Ekvatorun Ankara büyükelçiliğinde mi? Yoksa Kandıra F tipi ceza evinde mi? Yoksa yurtdışına mı kaçtılar?
Hiçbiri değil. Bu hainler maalesef aramızda rahatça dolaşıyorlar.
Hasbelkader seçimler neticesinde devleti yönetme görevi verilmiş olan hükümet ve ona bağlı kurumların yaptığı iş ve icraatları, devlet sırrı niteliğindeki işleri, dinlemek, ifşa etmek, karşı operasyon yapmak dahil birçok ihanet eylemine imza atmış nice T.C. vatandaşı maalesef aramızda dolaşıyorlar. Peki, bu nasıl oluyor? Amerika’ya ihanet eden birisi bırakın etrafta dolaşmayı açık havaya bile çıkamazken, yüzlerce hain Türkiye’de nasıl bu kadar rahat hareket edebiliyor?

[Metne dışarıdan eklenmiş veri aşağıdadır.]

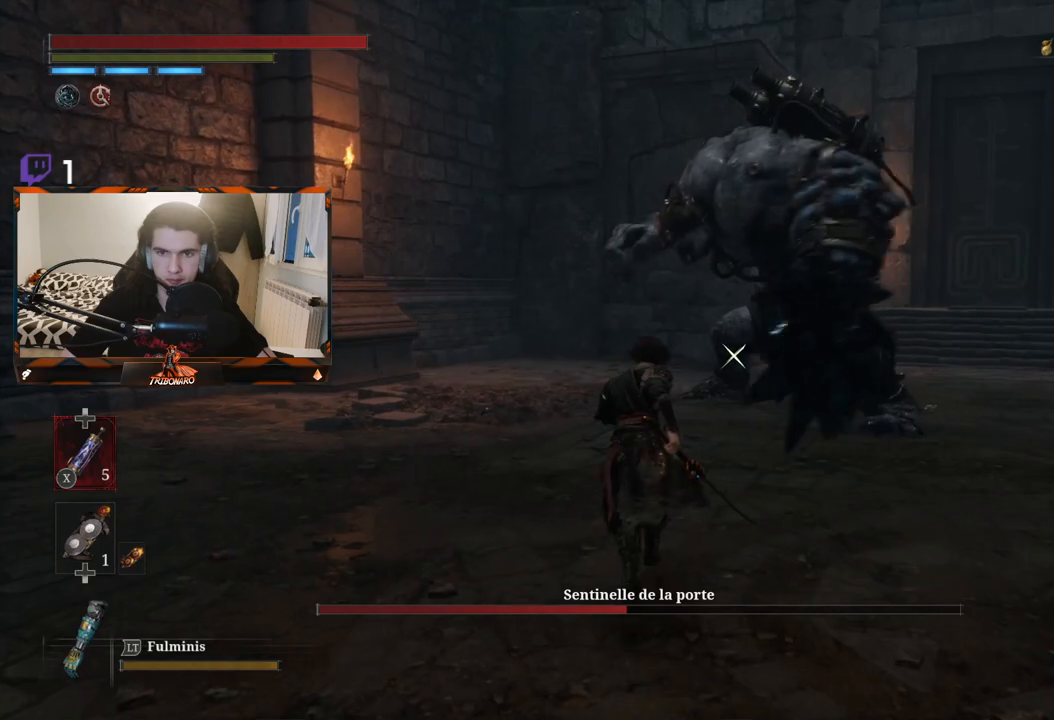
{"buttons": [], "left_stick": "up-left", "right_stick": "center", "events": [[83, "left_stick", "up-left"]]}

Bizim kanunlarımız mı yetersiz, hassasiyetlerimiz mi farklı, yoksa bu arkadaşların arkası çok mu sağlam? Problemin kaynağını merak ediyoruz doğrusu. Nasıl oluyor da Türkiye hainlerine karşı bu kadar müsamahakâr olabiliyor?
Güçlü devlet olmak biraz da kural ve kurumları çalıştırmaktan geçmiyor mu? Kanunlarda açık olarak belirtilmiş olan suç eylemlerini işleyenler hiçbir soruşturmaya tabi tutulmazsa, yargıda ceza alıp cezası onandığı halde ortalıkta dolaşanlar varsa gerçekten çok büyük sorunlarımız var demektir.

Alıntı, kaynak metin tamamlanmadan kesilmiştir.